|Enjoy a random picture of my dogs.|
I've got what, like 19 more days in the month, so I think in my next YouTube video, I'll rant about what I think makes a YA novel YA, but right now I'm more interested in the definitions of masculinity and femininity.
I've written before about my own experiences growing up as a reader. How I was intimidated into hiding my love of reading, and how I felt growing up that any of my scholastic or intellectual achievements were always held in lower regard than any that my brothers might have achieved in the realms of athletics. Those experiences shaped me. They made me believe that there was something inherently less masculine about being smart, about reading. About pursuits of the mind. To fit in, I pretended not to care about school, hid my books, and generally tried to conform as best I could.
But what kills me is that there is no correlation between intelligence and masculinity. Having a Y chromosome doesn't make a guy less fit to write books than a woman with double XXs. Nor does it make him less fit to be a reader. There are hordes of romantic poets littered through history who used language to get laid. Some of the poets writing in the carpe diem genre were straight up pimps...long curly wigs and all.
The problem is that somewhere along the way we began to shun the idea that men could be smart and masculine unless they used their intelligence in the pursuit of power, wealth, or women. The idea that anyone is born hard-wired to hate reading is ridiculous. These are societal views forced upon youth by misguided adults who have royally screwed up notions of what masculinity really means.
It's as dumb as trying to assign gender to colors. Pink is a girl color and blue a boy color? Really? That's so blatantly stupid. Colors don't have gender, and until we impress upon children OUR biases, children don't have a preference either.
Now, I know there are biological tendencies. Boys will always be more aggressive.
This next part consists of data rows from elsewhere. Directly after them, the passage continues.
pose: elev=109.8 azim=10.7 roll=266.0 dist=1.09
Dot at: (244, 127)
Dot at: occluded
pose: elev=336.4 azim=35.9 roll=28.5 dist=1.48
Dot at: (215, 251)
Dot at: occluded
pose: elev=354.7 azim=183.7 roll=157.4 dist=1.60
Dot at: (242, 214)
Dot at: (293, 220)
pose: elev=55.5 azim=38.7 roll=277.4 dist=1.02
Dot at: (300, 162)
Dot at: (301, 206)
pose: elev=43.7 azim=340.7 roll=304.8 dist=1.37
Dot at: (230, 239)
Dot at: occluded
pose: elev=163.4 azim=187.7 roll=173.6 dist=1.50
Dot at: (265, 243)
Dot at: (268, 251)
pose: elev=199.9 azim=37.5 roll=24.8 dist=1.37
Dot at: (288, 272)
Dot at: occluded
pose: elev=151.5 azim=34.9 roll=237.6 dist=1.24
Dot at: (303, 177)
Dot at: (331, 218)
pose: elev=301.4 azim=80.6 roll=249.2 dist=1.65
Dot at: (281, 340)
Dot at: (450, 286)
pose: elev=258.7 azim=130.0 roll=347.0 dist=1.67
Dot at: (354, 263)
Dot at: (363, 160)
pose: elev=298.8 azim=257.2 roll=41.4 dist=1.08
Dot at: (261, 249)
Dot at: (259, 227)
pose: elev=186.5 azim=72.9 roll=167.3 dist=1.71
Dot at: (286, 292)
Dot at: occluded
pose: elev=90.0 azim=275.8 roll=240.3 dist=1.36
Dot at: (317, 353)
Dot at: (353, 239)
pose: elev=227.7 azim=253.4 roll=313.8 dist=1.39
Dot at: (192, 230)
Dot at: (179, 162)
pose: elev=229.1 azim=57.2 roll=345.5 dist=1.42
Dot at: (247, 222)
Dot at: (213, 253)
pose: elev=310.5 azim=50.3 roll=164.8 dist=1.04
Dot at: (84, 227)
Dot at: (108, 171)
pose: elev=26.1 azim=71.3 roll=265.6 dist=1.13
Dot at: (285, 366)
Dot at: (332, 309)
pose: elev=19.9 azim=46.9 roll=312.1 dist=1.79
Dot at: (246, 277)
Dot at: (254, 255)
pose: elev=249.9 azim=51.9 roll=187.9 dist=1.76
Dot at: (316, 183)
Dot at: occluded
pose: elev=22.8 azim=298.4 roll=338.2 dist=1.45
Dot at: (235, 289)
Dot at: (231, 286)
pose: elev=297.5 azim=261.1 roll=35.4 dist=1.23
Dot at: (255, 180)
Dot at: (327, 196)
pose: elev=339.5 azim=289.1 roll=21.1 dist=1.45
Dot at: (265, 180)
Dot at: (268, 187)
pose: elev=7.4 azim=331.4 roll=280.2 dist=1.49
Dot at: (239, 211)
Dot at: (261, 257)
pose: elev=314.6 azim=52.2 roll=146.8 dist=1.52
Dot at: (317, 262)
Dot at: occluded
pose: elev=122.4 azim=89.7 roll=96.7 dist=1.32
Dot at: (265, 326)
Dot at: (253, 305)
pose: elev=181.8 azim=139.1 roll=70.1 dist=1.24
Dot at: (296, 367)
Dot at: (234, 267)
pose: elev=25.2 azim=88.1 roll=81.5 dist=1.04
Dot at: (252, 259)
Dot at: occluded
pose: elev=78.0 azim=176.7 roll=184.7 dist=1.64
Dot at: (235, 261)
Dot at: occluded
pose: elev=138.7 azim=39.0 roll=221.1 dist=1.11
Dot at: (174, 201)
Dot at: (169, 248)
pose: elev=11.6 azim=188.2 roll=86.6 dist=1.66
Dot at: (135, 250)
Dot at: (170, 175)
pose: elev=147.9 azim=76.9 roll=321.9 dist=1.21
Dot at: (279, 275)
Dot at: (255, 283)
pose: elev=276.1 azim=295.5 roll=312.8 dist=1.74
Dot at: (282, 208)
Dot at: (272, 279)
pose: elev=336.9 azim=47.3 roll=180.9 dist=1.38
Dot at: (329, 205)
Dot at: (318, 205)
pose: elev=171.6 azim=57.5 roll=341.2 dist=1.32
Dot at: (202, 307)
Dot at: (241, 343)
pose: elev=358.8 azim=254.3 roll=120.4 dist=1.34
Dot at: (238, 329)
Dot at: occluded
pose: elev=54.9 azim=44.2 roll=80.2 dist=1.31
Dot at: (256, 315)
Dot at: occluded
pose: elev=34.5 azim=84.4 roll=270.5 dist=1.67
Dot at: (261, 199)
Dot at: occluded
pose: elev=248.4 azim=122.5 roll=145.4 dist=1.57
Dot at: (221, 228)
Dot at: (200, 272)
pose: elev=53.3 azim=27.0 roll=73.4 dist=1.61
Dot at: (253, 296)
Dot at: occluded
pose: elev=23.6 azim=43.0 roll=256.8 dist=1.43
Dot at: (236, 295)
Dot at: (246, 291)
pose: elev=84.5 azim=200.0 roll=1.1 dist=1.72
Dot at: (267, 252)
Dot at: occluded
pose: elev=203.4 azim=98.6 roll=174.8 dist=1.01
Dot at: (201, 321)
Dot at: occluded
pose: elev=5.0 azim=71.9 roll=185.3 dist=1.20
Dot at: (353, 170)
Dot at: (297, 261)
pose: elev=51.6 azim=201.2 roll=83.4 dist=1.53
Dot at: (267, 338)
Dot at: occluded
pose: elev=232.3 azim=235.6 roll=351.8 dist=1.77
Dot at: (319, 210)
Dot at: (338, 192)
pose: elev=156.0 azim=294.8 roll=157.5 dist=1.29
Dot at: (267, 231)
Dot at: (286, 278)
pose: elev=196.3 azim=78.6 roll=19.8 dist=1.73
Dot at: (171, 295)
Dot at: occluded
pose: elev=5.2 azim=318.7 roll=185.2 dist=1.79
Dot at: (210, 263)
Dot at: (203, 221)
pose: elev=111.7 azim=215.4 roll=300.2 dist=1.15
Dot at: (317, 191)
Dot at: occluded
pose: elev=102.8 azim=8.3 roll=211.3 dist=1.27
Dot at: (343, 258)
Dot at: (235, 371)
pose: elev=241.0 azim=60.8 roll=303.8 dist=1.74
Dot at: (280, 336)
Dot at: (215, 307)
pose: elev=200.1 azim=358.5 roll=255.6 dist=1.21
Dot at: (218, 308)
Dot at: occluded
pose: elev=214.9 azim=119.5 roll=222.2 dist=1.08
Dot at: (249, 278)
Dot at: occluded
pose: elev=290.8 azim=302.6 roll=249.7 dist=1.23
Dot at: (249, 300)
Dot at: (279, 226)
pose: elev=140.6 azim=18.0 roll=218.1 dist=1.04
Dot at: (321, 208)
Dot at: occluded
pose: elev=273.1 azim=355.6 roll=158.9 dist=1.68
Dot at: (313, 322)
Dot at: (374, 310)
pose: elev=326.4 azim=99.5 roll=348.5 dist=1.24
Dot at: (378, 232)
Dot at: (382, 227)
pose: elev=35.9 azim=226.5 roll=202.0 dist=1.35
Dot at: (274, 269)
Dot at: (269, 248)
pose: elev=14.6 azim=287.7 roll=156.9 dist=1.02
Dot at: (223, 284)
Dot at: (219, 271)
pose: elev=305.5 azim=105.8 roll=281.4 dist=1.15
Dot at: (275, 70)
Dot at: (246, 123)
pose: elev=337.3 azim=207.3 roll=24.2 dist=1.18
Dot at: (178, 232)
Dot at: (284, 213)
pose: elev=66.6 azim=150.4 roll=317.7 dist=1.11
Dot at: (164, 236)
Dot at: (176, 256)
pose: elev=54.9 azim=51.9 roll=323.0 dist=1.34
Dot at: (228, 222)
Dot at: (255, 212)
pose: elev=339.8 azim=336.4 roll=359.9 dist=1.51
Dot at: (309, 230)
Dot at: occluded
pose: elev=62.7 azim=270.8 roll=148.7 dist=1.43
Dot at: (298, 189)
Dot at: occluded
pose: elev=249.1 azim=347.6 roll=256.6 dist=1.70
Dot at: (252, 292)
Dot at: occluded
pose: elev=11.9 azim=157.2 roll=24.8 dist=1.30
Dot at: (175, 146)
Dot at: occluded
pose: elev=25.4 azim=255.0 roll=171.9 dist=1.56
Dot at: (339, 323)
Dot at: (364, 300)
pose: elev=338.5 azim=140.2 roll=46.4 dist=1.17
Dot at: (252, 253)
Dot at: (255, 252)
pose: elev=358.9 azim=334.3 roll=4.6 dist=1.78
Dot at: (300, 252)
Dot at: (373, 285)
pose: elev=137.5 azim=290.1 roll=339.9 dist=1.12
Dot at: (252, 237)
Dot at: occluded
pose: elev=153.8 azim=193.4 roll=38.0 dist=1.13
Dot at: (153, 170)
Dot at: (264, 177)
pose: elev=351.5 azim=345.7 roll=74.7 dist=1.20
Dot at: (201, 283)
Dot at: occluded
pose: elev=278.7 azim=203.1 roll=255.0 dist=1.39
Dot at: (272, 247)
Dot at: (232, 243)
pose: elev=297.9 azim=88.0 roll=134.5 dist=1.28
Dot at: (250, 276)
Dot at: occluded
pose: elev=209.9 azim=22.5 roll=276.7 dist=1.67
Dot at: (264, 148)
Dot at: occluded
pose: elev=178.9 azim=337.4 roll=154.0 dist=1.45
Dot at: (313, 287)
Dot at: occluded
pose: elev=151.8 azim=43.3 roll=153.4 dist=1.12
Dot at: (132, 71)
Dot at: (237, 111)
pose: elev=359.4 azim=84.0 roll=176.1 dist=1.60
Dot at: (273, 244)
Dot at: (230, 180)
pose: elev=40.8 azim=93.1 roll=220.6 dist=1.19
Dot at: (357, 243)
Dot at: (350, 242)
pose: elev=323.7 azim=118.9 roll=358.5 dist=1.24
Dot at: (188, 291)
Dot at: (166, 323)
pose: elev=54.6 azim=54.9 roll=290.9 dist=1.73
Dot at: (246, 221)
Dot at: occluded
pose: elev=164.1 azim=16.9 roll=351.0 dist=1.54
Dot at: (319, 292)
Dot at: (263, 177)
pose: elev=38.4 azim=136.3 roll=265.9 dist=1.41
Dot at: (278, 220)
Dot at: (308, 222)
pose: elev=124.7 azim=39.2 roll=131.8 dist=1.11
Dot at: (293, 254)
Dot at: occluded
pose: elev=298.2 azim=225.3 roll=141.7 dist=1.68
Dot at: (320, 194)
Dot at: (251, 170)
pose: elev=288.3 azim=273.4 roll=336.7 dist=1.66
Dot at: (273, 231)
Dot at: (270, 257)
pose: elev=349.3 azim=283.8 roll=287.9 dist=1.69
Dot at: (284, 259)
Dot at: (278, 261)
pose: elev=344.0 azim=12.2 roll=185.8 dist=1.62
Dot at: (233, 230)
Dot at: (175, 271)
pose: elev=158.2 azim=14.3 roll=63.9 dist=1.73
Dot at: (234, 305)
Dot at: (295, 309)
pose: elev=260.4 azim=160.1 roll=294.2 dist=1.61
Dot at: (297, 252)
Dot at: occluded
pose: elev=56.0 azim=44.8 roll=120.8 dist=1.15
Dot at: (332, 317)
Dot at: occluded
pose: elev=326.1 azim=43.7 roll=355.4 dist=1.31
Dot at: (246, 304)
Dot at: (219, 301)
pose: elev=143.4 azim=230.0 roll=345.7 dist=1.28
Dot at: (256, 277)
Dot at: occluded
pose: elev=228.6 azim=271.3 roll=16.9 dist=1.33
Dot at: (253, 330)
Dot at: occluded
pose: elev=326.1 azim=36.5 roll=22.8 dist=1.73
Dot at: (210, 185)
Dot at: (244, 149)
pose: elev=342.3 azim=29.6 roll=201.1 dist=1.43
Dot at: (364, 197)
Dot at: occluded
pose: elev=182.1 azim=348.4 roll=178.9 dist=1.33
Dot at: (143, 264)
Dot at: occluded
They will always think differently than girls. I'm not trying to say that there are no differences between the genders. But those differences aren't the reason people think there are more women writing YA than men. Those differences aren't the reason we believe there are more girls than boys reading YA.
The reason is us. I'm pretty sure if we got the hell out of their way and let them form their own opinions, the kids would grow up just fine.
And that's what I believe...until they find that ever-elusive "hates reading" gene.